◆ ASSIGNMENT
Return every one of the records below word for word, leaving out the pictures.

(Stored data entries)
++++++++

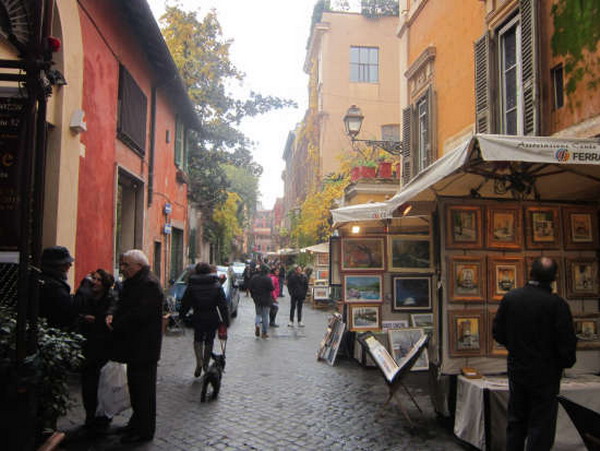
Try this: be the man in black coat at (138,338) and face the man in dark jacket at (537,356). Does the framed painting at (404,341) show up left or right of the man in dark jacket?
left

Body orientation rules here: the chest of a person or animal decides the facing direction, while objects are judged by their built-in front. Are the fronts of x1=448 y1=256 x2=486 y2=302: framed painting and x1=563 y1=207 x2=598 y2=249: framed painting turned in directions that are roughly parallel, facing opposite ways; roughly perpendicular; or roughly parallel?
roughly parallel

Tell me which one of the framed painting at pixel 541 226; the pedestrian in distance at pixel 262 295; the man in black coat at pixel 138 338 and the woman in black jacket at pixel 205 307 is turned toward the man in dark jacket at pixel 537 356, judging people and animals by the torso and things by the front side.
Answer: the framed painting

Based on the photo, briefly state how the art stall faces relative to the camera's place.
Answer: facing the viewer

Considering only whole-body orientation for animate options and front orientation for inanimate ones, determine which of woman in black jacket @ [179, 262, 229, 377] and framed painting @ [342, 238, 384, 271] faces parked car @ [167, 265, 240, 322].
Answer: the woman in black jacket

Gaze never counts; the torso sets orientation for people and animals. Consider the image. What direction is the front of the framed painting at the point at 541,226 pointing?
toward the camera

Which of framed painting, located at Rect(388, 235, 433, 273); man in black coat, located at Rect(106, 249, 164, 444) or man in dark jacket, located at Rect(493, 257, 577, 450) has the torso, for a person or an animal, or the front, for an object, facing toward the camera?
the framed painting

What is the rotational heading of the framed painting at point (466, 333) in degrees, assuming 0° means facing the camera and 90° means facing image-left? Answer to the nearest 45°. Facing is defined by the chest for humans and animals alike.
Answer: approximately 0°

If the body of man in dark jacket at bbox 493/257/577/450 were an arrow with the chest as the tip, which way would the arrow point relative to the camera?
away from the camera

++++++++

◆ RESPONSE AREA
Try this: be the man in black coat at (138,338) and face the man in dark jacket at (537,356). Does the framed painting at (404,341) show up left or right of the man in dark jacket?
left

Body orientation rules here: the chest of a person or animal decides the facing direction, while objects are judged by their built-in front. Are the fronts of x1=448 y1=256 x2=486 y2=302: framed painting and x1=563 y1=207 x2=598 y2=249: framed painting turned in directions that are roughly parallel, facing opposite ways; roughly perpendicular; or roughly parallel?
roughly parallel

Tell me which one of the framed painting at pixel 541 226; the pedestrian in distance at pixel 262 295; the man in black coat at pixel 138 338 and the woman in black jacket at pixel 205 307 is turned toward the man in dark jacket at pixel 537 356, judging people and animals by the torso and things by the front side.
Answer: the framed painting

Based on the photo, briefly state how the art stall faces relative to the camera's place.
Answer: facing the viewer

Considering only whole-body orientation for animate options and front orientation for inanimate ones, determine which of woman in black jacket @ [179, 262, 229, 377] and framed painting @ [342, 238, 384, 271] faces parked car @ [167, 265, 240, 322].
Answer: the woman in black jacket

Gaze never counts; the torso sets orientation for people and animals. Consider the image. What direction is the front of the framed painting at the point at 541,226 pointing?
toward the camera

Which of framed painting, located at Rect(388, 235, 433, 273); man in black coat, located at Rect(106, 249, 164, 444) or man in dark jacket, located at Rect(493, 257, 577, 450) has the torso, for a person or an animal, or the front, for an object, facing toward the camera?
the framed painting

What is the rotational heading of the framed painting at point (466, 333) in degrees, assuming 0° means facing the camera and 90° means facing image-left? Answer to the nearest 45°. Facing is defined by the chest for humans and animals alike.
Answer: approximately 0°

If the body of man in dark jacket at bbox 493/257/577/450 were an arrow with the chest as the tip, which way would the arrow point relative to the camera?
away from the camera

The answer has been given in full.